J'avais donc la possibilité de le prendre mal, de m'opposer au projet. Ma première réaction en débutant le travail sur ce rapport a d'ailleurs été de chercher à rencontrer tous ceux qui étaient contre le projet, par exemple les associations environnementales. Cela a été compliqué : ils n'étaient pas si nombreux, parce qu'il y a eu l'enquête publique, les gens se sont exprimés. Certains projets sont plutôt mieux présentés, y compris au débat public, que d'autres. C'était le cas de celui-ci, qui, bien que compliqué à mettre en œuvre, était bien amené dans le territoire, avec responsabilité et attention. Quand on voit les différents aménagements qui seront réalisés, on sent que les responsables du projet ont été à l'écoute des voisins, des maires, des gens du territoire. Cela se ressent et se vit sur le terrain.

Quant au pilotage de la section française, je connaissais déjà Voies navigables de France. Dans un appel d'offres, surtout pour un projet européen, il n'est pas simple de faire de la préférence locale, si j'ose dire. Il y en a pourtant un peu, ne serait-ce que dans la main d'œuvre qui a été prise en supplément pour faire cette activité. Cela reste limité, mais on sent un projet soutenu par le territoire.

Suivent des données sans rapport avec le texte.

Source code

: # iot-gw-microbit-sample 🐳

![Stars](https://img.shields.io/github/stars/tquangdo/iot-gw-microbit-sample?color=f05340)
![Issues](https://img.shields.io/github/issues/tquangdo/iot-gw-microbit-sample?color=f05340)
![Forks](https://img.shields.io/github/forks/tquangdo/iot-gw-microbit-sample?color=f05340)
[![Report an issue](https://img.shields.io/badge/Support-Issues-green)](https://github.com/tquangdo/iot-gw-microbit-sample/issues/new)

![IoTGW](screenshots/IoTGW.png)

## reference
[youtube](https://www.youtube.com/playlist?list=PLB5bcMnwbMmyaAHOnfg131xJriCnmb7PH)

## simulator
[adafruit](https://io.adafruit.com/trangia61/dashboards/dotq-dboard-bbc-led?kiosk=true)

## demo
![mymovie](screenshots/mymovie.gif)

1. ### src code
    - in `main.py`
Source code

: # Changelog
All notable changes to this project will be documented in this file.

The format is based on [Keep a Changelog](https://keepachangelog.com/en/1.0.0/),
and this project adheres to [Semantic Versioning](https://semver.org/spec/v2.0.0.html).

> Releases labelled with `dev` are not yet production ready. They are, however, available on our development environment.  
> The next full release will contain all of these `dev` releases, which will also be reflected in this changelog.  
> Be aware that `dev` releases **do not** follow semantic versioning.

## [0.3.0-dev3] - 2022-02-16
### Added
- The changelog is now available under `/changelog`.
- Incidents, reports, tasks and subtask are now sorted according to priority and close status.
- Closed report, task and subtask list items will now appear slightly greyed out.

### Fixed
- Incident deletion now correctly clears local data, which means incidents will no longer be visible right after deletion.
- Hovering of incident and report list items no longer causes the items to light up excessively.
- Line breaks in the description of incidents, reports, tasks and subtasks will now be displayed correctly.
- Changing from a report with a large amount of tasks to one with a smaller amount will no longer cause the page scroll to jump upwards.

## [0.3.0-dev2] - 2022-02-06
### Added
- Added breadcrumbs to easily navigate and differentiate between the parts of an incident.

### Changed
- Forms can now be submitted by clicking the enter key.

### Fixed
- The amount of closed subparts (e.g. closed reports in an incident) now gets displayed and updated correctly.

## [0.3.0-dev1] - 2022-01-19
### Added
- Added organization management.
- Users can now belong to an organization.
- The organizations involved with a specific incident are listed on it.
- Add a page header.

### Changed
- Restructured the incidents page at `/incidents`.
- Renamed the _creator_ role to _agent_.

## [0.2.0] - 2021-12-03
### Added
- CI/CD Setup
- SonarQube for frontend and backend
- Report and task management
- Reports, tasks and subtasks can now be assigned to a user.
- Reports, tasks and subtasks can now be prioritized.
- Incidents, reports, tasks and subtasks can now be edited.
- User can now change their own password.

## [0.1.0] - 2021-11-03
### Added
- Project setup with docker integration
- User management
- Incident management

Pour ce qui concerne les vingt ans de retard qu'a évoqués Jean-Claude Bouchet, la France a trop joué la carte des poids lourds. Un lobby a imposé sa politique au détriment du ferroviaire et du fluvial. Aujourd'hui, il est plus compliqué sinon de faire marche arrière, du moins de réorienter l'activité. Les vingt ans de retard sont une réalité. Toutefois, je suis communiste, donc optimiste pour changer les choses. Il faut rester optimiste et se dire que l'avenir nous appartient, ce sont nos décisions qui feront que ce projet et d'autres amélioreront la vie des générations à venir, celles de nos enfants et petits-enfants.

Je vous invite donc à voter pour. J'ai longtemps hésité à vous appeler à un tel vote et à le pratiquer moi-même, mais je le fais quand même au regard d'un tel projet.